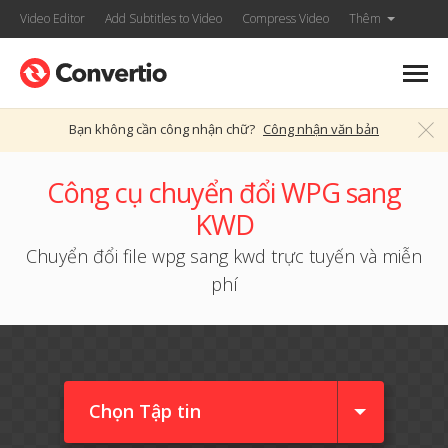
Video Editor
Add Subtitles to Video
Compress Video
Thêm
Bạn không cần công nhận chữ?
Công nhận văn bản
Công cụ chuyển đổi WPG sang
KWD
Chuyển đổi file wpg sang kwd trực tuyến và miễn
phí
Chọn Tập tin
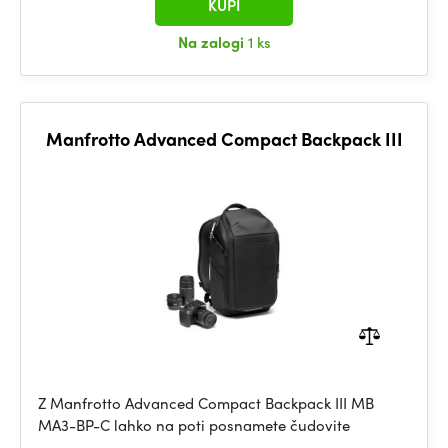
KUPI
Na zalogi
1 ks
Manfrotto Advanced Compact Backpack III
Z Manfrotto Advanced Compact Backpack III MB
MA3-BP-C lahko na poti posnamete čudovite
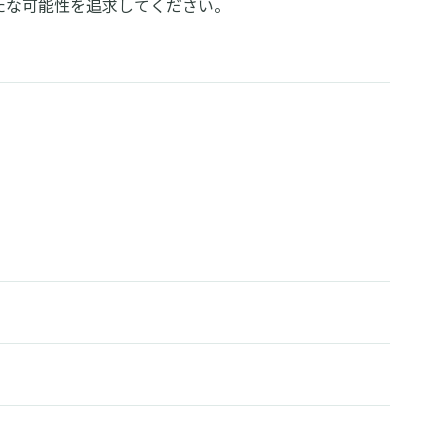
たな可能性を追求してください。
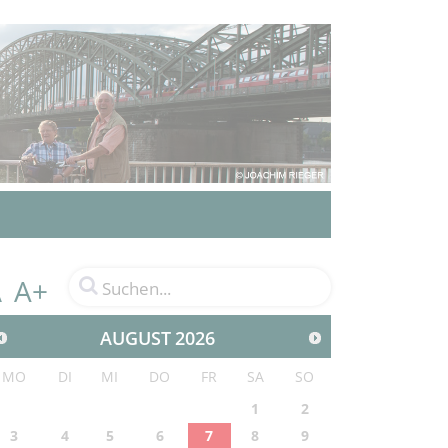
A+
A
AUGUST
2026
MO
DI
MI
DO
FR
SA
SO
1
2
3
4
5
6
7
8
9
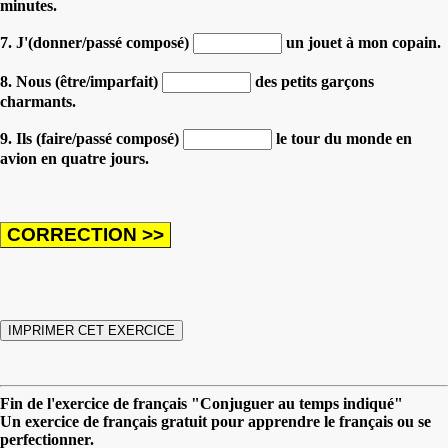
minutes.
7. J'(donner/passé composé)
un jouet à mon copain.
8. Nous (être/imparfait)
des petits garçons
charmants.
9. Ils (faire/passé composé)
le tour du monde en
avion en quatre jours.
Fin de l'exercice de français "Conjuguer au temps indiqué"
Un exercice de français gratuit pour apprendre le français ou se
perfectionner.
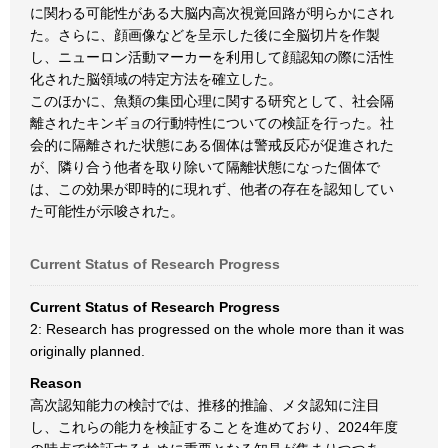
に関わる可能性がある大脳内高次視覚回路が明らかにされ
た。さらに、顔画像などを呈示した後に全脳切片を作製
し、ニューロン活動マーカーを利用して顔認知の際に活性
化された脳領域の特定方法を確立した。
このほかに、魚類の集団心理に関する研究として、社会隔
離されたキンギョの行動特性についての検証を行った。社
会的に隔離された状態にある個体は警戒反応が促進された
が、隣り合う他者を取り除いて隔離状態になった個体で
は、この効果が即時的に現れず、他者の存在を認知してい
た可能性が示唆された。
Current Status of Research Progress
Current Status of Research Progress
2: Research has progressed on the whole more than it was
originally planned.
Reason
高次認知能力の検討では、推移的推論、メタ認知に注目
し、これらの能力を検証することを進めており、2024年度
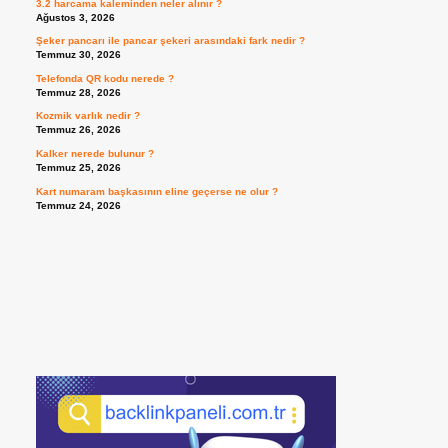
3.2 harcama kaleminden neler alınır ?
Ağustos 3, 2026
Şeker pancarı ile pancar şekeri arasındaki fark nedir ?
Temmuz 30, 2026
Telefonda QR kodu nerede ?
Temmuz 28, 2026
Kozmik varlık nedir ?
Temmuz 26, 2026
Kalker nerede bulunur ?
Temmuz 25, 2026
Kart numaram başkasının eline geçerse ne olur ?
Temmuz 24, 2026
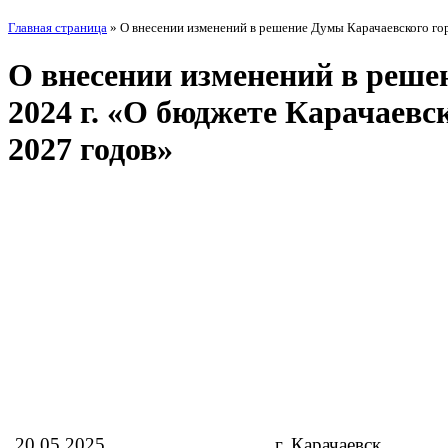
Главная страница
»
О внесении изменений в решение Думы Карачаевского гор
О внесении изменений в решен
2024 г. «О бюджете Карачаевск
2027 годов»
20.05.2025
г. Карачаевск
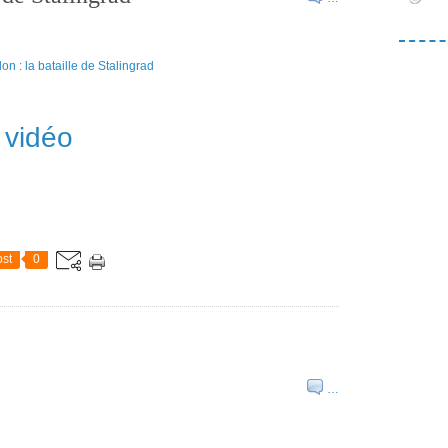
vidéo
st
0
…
————————
ABOUT THIS EXERCISE
Convert the text read from every record above into a Markdown table with the columns Row and Line, giving each non-blank line its own numbered row. Leave the pictures out of the answer.

OUTPUT FOR THIS TASK
| Row | Line |
|---|---|
| 1 | Video Editor |
| 2 | Add Subtitles to Video |
| 3 | Compress Video |
| 4 | Thêm |
| 5 | Bạn không cần công nhận chữ? |
| 6 | Công nhận văn bản |
| 7 | Công cụ chuyển đổi WPG sang |
| 8 | KWD |
| 9 | Chuyển đổi file wpg sang kwd trực tuyến và miễn |
| 10 | phí |
| 11 | Chọn Tập tin |
| 12 | KUPI |
| 13 | Na zalogi |
| 14 | 1 ks |
| 15 | Manfrotto Advanced Compact Backpack III |
| 16 | Z Manfrotto Advanced Compact Backpack III MB |
| 17 | MA3-BP-C lahko na poti posnamete čudovite |
| 18 | たな可能性を追求してください。 |
| 19 | A+ |
| 20 | A |
| 21 | AUGUST |
| 22 | 2026 |
| 23 | MO |
| 24 | DI |
| 25 | MI |
| 26 | DO |
| 27 | FR |
| 28 | SA |
| 29 | SO |
| 30 | 1 |
| 31 | 2 |
| 32 | 3 |
| 33 | 4 |
| 34 | 5 |
| 35 | 6 |
| 36 | 7 |
| 37 | 8 |
| 38 | 9 |
| 39 | minutes. |
| 40 | 7. J'(donner/passé composé) |
| 41 | un jouet à mon copain. |
| 42 | 8. Nous (être/imparfait) |
| 43 | des petits garçons |
| 44 | charmants. |
| 45 | 9. Ils (faire/passé composé) |
| 46 | le tour du monde en |
| 47 | avion en quatre jours. |
| 48 | Fin de l'exercice de français "Conjuguer au temps indiqué" |
| 49 | Un exercice de français gratuit pour apprendre le français ou se |
| 50 | perfectionner. |
| 51 | に関わる可能性がある大脳内高次視覚回路が明らかにされ |
| 52 | た。さらに、顔画像などを呈示した後に全脳切片を作製 |
| 53 | し、ニューロン活動マーカーを利用して顔認知の際に活性 |
| 54 | 化された脳領域の特定方法を確立した。 |
| 55 | このほかに、魚類の集団心理に関する研究として、社会隔 |
| 56 | 離されたキンギョの行動特性についての検証を行った。社 |
| 57 | 会的に隔離された状態にある個体は警戒反応が促進された |
| 58 | が、隣り合う他者を取り除いて隔離状態になった個体で |
| 59 | は、この効果が即時的に現れず、他者の存在を認知してい |
| 60 | た可能性が示唆された。 |
| 61 | Current Status of Research Progress |
| 62 | Current Status of Research Progress |
| 63 | 2: Research has progressed on the whole more than it was |
| 64 | originally planned. |
| 65 | Reason |
| 66 | 高次認知能力の検討では、推移的推論、メタ認知に注目 |
| 67 | し、これらの能力を検証することを進めており、2024年度 |
| 68 | 3.2 harcama kaleminden neler alınır ? |
| 69 | Ağustos 3, 2026 |
| 70 | Şeker pancarı ile pancar şekeri arasındaki fark nedir ? |
| 71 | Temmuz 30, 2026 |
| 72 | Telefonda QR kodu nerede ? |
| 73 | Temmuz 28, 2026 |
| 74 | Kozmik varlık nedir ? |
| 75 | Temmuz 26, 2026 |
| 76 | Kalker nerede bulunur ? |
| 77 | Temmuz 25, 2026 |
| 78 | Kart numaram başkasının eline geçerse ne olur ? |
| 79 | Temmuz 24, 2026 |
| 80 | Главная страница |
| 81 | » |
| 82 | О внесении изменений в решение Думы Карачаевского гор |
| 83 | О внесении изменений в решен |
| 84 | 2024 г. «О бюджете Карачаевск |
| 85 | 2027 годов» |
| 86 | 20.05.2025 |
| 87 | г. Карачаевск |
| 88 | vidéo |
| 89 | st |
| 90 | 0 |
| 91 | … |